__Provided data__
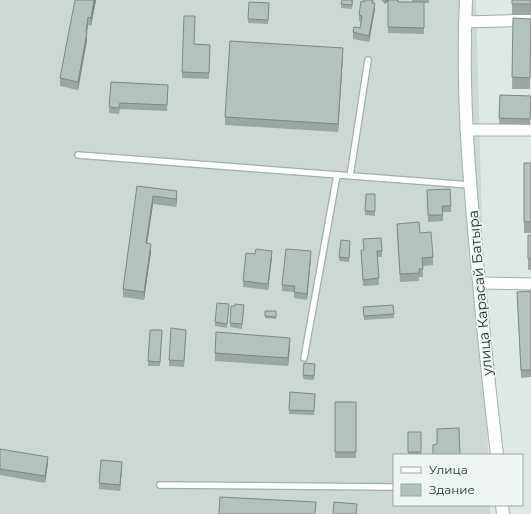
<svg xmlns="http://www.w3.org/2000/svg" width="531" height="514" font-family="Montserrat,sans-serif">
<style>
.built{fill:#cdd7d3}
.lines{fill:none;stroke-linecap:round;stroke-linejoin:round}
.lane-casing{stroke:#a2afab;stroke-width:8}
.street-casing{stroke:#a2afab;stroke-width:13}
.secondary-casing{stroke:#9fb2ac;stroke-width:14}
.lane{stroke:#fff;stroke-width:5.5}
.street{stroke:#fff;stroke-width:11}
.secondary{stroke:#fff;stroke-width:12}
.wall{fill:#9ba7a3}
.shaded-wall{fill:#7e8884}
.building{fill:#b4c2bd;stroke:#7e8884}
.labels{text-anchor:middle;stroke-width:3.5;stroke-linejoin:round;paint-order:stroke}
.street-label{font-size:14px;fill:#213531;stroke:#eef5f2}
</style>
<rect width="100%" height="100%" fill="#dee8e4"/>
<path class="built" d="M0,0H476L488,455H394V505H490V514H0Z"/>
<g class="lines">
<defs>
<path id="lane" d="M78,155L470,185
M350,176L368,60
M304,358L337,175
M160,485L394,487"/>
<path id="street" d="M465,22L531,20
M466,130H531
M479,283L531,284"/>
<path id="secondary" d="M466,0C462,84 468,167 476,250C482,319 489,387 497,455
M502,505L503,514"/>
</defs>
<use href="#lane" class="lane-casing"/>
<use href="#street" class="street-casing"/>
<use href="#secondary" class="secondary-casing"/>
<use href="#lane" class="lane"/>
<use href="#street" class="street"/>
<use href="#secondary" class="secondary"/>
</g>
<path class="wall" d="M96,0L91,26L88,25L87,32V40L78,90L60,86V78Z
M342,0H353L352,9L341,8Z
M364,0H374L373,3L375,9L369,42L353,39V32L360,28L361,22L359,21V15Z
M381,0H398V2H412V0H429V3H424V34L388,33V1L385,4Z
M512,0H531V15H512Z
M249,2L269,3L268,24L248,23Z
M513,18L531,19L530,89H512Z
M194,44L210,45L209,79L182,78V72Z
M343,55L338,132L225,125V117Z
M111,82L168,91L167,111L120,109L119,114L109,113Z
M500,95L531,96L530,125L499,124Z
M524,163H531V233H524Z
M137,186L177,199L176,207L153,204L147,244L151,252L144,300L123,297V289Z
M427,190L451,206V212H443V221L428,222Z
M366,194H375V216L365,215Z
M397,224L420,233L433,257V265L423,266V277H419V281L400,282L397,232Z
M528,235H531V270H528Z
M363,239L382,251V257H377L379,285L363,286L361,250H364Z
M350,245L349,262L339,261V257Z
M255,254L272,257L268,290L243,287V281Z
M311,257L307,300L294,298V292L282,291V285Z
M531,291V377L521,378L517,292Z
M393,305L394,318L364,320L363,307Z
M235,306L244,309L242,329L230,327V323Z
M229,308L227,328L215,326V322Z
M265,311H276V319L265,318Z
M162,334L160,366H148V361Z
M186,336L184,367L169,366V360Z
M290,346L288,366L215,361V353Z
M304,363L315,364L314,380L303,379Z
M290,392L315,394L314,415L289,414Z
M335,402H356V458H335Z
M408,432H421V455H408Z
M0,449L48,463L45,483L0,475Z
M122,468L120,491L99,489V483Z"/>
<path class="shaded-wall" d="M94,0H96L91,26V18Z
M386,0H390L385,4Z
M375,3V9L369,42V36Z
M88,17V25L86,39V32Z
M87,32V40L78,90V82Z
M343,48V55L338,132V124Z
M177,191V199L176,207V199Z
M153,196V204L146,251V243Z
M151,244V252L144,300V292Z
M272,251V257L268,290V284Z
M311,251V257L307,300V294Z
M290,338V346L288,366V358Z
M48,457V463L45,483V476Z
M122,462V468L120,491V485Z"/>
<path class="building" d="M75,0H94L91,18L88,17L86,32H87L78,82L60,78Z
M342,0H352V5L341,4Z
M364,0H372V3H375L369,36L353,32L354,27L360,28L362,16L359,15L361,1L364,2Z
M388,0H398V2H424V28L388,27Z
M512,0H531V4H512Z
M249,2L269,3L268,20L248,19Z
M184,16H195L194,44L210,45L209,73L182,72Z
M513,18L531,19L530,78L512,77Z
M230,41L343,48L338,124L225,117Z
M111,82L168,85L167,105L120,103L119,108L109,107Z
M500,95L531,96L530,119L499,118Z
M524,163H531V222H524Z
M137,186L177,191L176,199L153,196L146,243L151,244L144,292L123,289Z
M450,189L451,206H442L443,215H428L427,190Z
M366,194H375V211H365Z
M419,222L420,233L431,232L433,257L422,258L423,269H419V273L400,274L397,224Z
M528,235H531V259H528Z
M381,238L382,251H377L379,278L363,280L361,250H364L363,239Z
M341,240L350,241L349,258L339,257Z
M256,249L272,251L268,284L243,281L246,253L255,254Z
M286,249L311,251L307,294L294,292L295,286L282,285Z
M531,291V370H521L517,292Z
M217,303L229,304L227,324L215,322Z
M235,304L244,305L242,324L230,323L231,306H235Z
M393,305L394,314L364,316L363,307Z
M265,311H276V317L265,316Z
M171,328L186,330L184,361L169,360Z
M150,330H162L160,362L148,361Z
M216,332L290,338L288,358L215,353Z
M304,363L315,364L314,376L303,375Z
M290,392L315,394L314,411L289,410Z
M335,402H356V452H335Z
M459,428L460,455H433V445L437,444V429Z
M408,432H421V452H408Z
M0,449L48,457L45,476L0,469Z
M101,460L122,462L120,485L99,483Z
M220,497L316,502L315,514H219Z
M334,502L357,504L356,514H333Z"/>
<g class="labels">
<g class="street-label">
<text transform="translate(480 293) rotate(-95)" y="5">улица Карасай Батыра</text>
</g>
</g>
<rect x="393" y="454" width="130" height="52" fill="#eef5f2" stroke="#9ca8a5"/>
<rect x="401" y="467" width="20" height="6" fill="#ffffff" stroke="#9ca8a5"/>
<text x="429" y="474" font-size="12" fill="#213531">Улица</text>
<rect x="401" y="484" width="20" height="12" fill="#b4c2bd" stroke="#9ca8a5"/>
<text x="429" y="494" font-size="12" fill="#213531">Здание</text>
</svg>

__Task item__
Extract each line from the entries above that contains the string "lines".

__Answer to this problem__
.lines{fill:none;stroke-linecap:round;stroke-linejoin:round}
<g class="lines">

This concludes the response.